*The problem*
In the material below, rewrite everything from the line containing "## Plataforma" down to the line containing "derrotar a un jefe", replacing "cursor central" with "puntero central" and leaving the rest unchanged.

--- --- ---

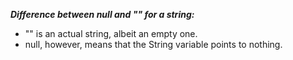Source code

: ***Difference between null and "" for a string:</br>***
- "" is an actual string, albeit an empty one.
- null, however, means that the String variable points to nothing.
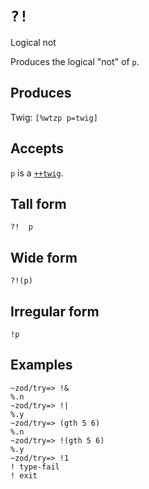 `?!`
====

Logical not

Produces the logical "not" of `p`.

Produces
--------

Twig: `[%wtzp p=twig]`

Accepts
-------

`p` is a [`++twig`]().

Tall form
---------

    ?!  p

Wide form
---------

    ?!(p)

Irregular form
--------------

    !p

Examples
--------

    ~zod/try=> !&
    %.n
    ~zod/try=> !|
    %.y
    ~zod/try=> (gth 5 6)
    %.n
    ~zod/try=> !(gth 5 6)
    %.y
    ~zod/try=> !1
    ! type-fail
    ! exit
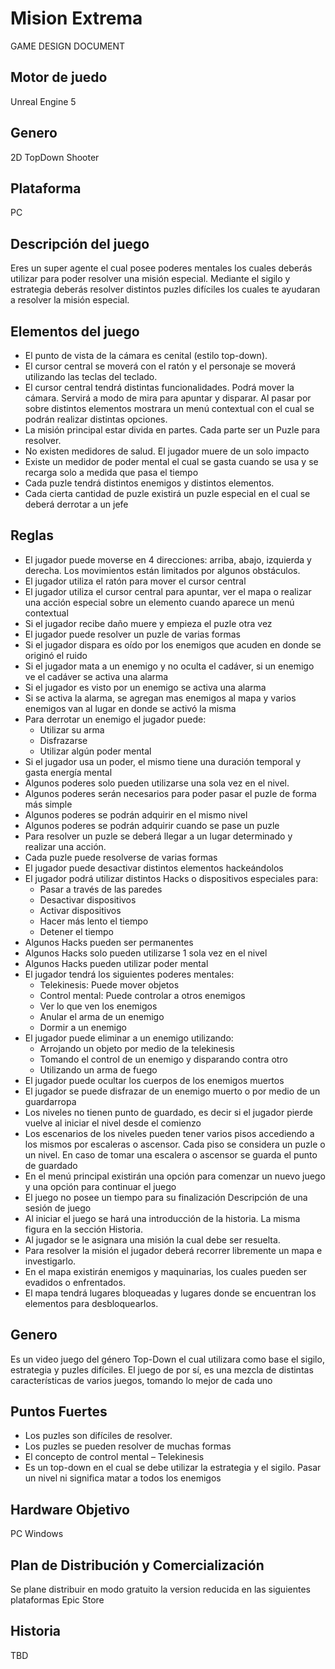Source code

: # Mision Extrema
GAME DESIGN DOCUMENT

## Motor de juedo
Unreal Engine 5

## Genero
2D TopDown Shooter

## Plataforma 
PC

## Descripción del juego
Eres un super agente el cual posee poderes mentales los cuales deberás utilizar para poder resolver una misión especial. Mediante el sigilo y estrategia deberás resolver distintos puzles difíciles los cuales te ayudaran a resolver la misión especial.

## Elementos del juego
*	El punto de vista de la cámara es cenital (estilo top-down).
*	El cursor central se moverá con el ratón y el personaje se moverá utilizando las teclas del teclado.
*	El cursor central tendrá distintas funcionalidades. Podrá mover la cámara. Servirá a modo de mira para apuntar y disparar. Al pasar por sobre distintos elementos mostrara un menú contextual con el cual se podrán realizar distintas opciones.
*	La misión principal estar divida en partes. Cada parte ser un Puzle para resolver.
*	No existen medidores de salud. El jugador muere de un solo impacto
*	Existe un medidor de poder mental el cual se gasta cuando se usa y se recarga solo a medida que pasa el tiempo
*	Cada puzle tendrá distintos enemigos y distintos elementos.
*	Cada cierta cantidad de puzle existirá un puzle especial en el cual se deberá derrotar a un jefe

## Reglas
*	El jugador puede moverse en 4 direcciones: arriba, abajo, izquierda y derecha. Los movimientos están limitados por algunos obstáculos. 
*	El jugador utiliza el ratón para mover el cursor central
*	El jugador utiliza el cursor central para apuntar, ver el mapa o realizar una acción especial sobre un elemento cuando aparece un menú contextual
*	Si el jugador recibe daño muere y empieza el puzle otra vez
*	El jugador puede resolver un puzle de varias formas
*	Si el jugador dispara es oído por los enemigos que acuden en donde se originó el ruido
*	Si el jugador mata a un enemigo y no oculta el cadáver, si un enemigo ve el cadáver se activa una alarma 
*	Si el jugador es visto por un enemigo se activa una alarma
*	Si se activa la alarma, se agregan mas enemigos al mapa y varios enemigos van al lugar en donde se activó la misma
*	Para derrotar un enemigo el jugador puede:
    *	Utilizar su arma
    *	Disfrazarse 
    *	Utilizar algún poder mental
*	Si el jugador usa un poder, el mismo tiene una duración temporal y gasta energía mental
*	Algunos poderes solo pueden utilizarse una sola vez en el nivel.
* Algunos poderes serán necesarios para poder pasar el puzle de forma más simple
*	Algunos poderes se podrán adquirir en el mismo nivel
*	Algunos poderes se podrán adquirir cuando se pase un puzle
*	Para resolver un puzle se deberá llegar a un lugar determinado y realizar una acción. 
*	Cada puzle puede resolverse de varias formas
*	El jugador puede desactivar distintos elementos hackeándolos
*	El jugador podrá utilizar distintos Hacks o dispositivos especiales para:
    *	Pasar a través de las paredes
    *	Desactivar dispositivos
    *	Activar dispositivos
    *	Hacer más lento el tiempo
    *	Detener el tiempo
*	Algunos Hacks pueden ser permanentes
*	Algunos Hacks solo pueden utilizarse 1 sola vez en el nivel
*	Algunos Hacks pueden utilizar poder mental
*	El jugador tendrá los siguientes poderes mentales:
    *	Telekinesis: Puede mover objetos
    *	Control mental: Puede controlar a otros enemigos
    *	Ver lo que ven los enemigos
    * Anular el arma de un enemigo
    *	Dormir a un enemigo
*	El jugador puede eliminar a un enemigo utilizando:
    *	Arrojando un objeto por medio de la telekinesis
    *	Tomando el control de un enemigo y disparando contra otro
    *	Utilizando un arma de fuego
*	El jugador puede ocultar los cuerpos de los enemigos muertos
*	El jugador se puede disfrazar de un enemigo muerto o por medio de un guardarropa
*	Los niveles no tienen punto de guardado, es decir si el jugador pierde vuelve al iniciar el nivel desde el comienzo
*	 Los escenarios de los niveles pueden tener varios pisos accediendo a los mismos por escaleras o ascensor. Cada piso se considera un puzle o un nivel. En caso de tomar una escalera o ascensor se guarda el punto de guardado
*	En el menú principal existirán una opción para comenzar un nuevo juego y una opción para continuar el juego
*	El juego no posee un tiempo para su finalización
Descripción de una sesión de juego
*	Al iniciar el juego se hará una introducción de la historia. La misma figura en la sección Historia.
*	Al jugador se le asignara una misión la cual debe ser resuelta.
*	Para resolver la misión el jugador deberá recorrer libremente un mapa e investigarlo. 
*	En el mapa existirán enemigos y maquinarias, los cuales pueden ser evadidos o enfrentados.
*	El mapa tendrá lugares bloqueadas y lugares donde se encuentran los elementos para desbloquearlos.

## Genero
Es un video juego del género Top-Down el cual utilizara como base el sigilo, estrategia y puzles difíciles. El juego de por sí, es una mezcla de distintas características de varios juegos, tomando lo mejor de cada uno

## Puntos Fuertes
*	Los puzles son difíciles de resolver.
*	Los puzles se pueden resolver de muchas formas
*	El concepto de control mental – Telekinesis
*	Es un top-down en el cual se debe utilizar la estrategia y el sigilo. Pasar un nivel ni significa matar a todos los enemigos

## Hardware Objetivo
PC Windows 

## Plan de Distribución y Comercialización
Se plane distribuir en modo gratuito la version reducida en las siguientes plataformas Epic Store

## Historia
TBD
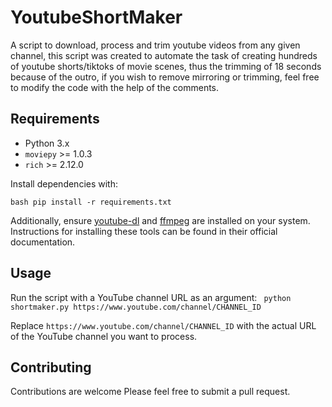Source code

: # YoutubeShortMaker

A script to download, process and trim youtube videos from any given channel, this script was created to automate the task of creating hundreds of youtube shorts/tiktoks of movie scenes, thus the trimming of 18 seconds because of the outro, if you wish to remove mirroring or trimming, feel free to modify the code with the help of the comments.

## Requirements

- Python 3.x
- `moviepy` >= 1.0.3
- `rich` >= 2.12.0

Install dependencies with:

`bash pip install -r requirements.txt`


Additionally, ensure [youtube-dl](https://github.com/ytdl-org/youtube-dl) and [ffmpeg](https://github.com/FFmpeg/FFmpeg) are installed on your system. Instructions for installing these tools can be found in their official documentation.

## Usage

Run the script with a YouTube channel URL as an argument:
`
python shortmaker.py https://www.youtube.com/channel/CHANNEL_ID`

Replace `https://www.youtube.com/channel/CHANNEL_ID` with the actual URL of the YouTube channel you want to process.

## Contributing

Contributions are welcome Please feel free to submit a pull request.
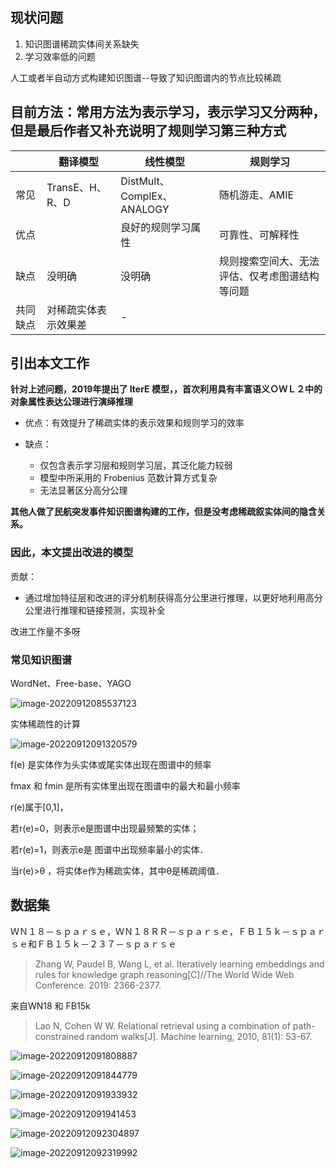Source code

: ## 现状问题

1. 知识图谱稀疏实体间关系缺失
2. 学习效率低的问题

人工或者半自动方式构建知识图谱--导致了知识图谱内的节点比较稀疏

## 目前方法：常用方法为表示学习，表示学习又分两种，但是最后作者又补充说明了规则学习第三种方式

|          | 翻译模型             | 线性模型                   | 规则学习                                       |
| -------- | -------------------- | -------------------------- | ---------------------------------------------- |
| 常见     | TransE、H、R、D      | DistMult、ComplEx、ANALOGY | 随机游走、AMIE                                 |
| 优点     |                      | 良好的规则学习属性         | 可靠性、可解释性                               |
| 缺点     | 没明确               | 没明确                     | 规则搜索空间大、无法评估、仅考虑图谱结构等问题 |
| 共同缺点 | 对稀疏实体表示效果差 | -                          |                                                |

## 引出本文工作

**针对上述问题，2019年提出了 IterE 模型，，首次利用具有丰富语义ＯＷＬ２中的对象属性表达公理进行演绎推理**

- 优点：有效提升了稀疏实体的表示效果和规则学习的效率

- 缺点：
  - 仅包含表示学习层和规则学习层，其泛化能力较弱
  - 模型中所采用的 Frobenius 范数计算方式复杂
  - 无法显著区分高分公理

**其他人做了民航突发事件知识图谱构建的工作，但是没考虑稀疏叙实体间的隐含关系。**

### 因此，本文提出改进的模型

贡献：

- 通过增加特征层和改进的评分机制获得高分公里进行推理，以更好地利用高分公里进行推理和链接预测，实现补全

改进工作量不多呀

### 常见知识图谱

WordNet、Free-base、YAGO



![image-20220912085537123](C:\Users\10491\Documents\GitHub\Paper-Read-Task\9月12日\航空安全事件知识图谱补全\航空安全事件知识图谱补全总结\image-20220912085537123.png)

实体稀疏性的计算

![image-20220912091320579](C:\Users\10491\Documents\GitHub\Paper-Read-Task\9月12日\航空安全事件知识图谱补全\航空安全事件知识图谱补全总结\image-20220912091320579.png)

f(e) 是实体作为头实体或尾实体出现在图谱中的频率

fmax 和 fmin 是所有实体里出现在图谱中的最大和最小频率

 r(e)属于[0,1]，

若r(e)=0，则表示e是图谱中出现最频繁的实体；

若r(e)=1，则表示e是 图谱中出现频率最小的实体．

当r(e)>&theta; ，将实体e作为稀疏实体，其中&theta;是稀疏阈值．

## 数据集

ＷＮ１８－ｓｐａｒｓｅ，ＷＮ１８ＲＲ－ｓｐａｒｓｅ，ＦＢ１５ｋ－ｓｐａｒｓｅ和ＦＢ１５ｋ－２３７－ｓｐａｒｓｅ

> Zhang W, Paudel B, Wang L, et al. Iteratively learning embeddings and rules for knowledge graph reasoning[C]//The World Wide Web Conference. 2019: 2366-2377.

来自WN18 和 FB15k

> Lao N, Cohen W W. Relational retrieval using a combination of path-constrained random walks[J]. Machine learning, 2010, 81(1): 53-67.

![image-20220912091808887](C:\Users\10491\Documents\GitHub\Paper-Read-Task\9月12日\航空安全事件知识图谱补全\航空安全事件知识图谱补全总结\image-20220912091808887.png)

![image-20220912091844779](C:\Users\10491\Documents\GitHub\Paper-Read-Task\9月12日\航空安全事件知识图谱补全\航空安全事件知识图谱补全总结\image-20220912091844779.png)

![image-20220912091933932](C:\Users\10491\Documents\GitHub\Paper-Read-Task\9月12日\航空安全事件知识图谱补全\航空安全事件知识图谱补全总结\image-20220912091933932.png)

![image-20220912091941453](C:\Users\10491\Documents\GitHub\Paper-Read-Task\9月12日\航空安全事件知识图谱补全\航空安全事件知识图谱补全总结\image-20220912091941453.png)

![image-20220912092304897](C:\Users\10491\Documents\GitHub\Paper-Read-Task\9月12日\航空安全事件知识图谱补全\航空安全事件知识图谱补全总结\image-20220912092304897.png)

![image-20220912092319992](C:\Users\10491\Documents\GitHub\Paper-Read-Task\9月12日\航空安全事件知识图谱补全\航空安全事件知识图谱补全总结\image-20220912092319992.png)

--- --- ---

*Written solution*
## Plataforma 
PC

## Descripción del juego
Eres un super agente el cual posee poderes mentales los cuales deberás utilizar para poder resolver una misión especial. Mediante el sigilo y estrategia deberás resolver distintos puzles difíciles los cuales te ayudaran a resolver la misión especial.

## Elementos del juego
*	El punto de vista de la cámara es cenital (estilo top-down).
*	El puntero central se moverá con el ratón y el personaje se moverá utilizando las teclas del teclado.
*	El puntero central tendrá distintas funcionalidades. Podrá mover la cámara. Servirá a modo de mira para apuntar y disparar. Al pasar por sobre distintos elementos mostrara un menú contextual con el cual se podrán realizar distintas opciones.
*	La misión principal estar divida en partes. Cada parte ser un Puzle para resolver.
*	No existen medidores de salud. El jugador muere de un solo impacto
*	Existe un medidor de poder mental el cual se gasta cuando se usa y se recarga solo a medida que pasa el tiempo
*	Cada puzle tendrá distintos enemigos y distintos elementos.
*	Cada cierta cantidad de puzle existirá un puzle especial en el cual se deberá derrotar a un jefe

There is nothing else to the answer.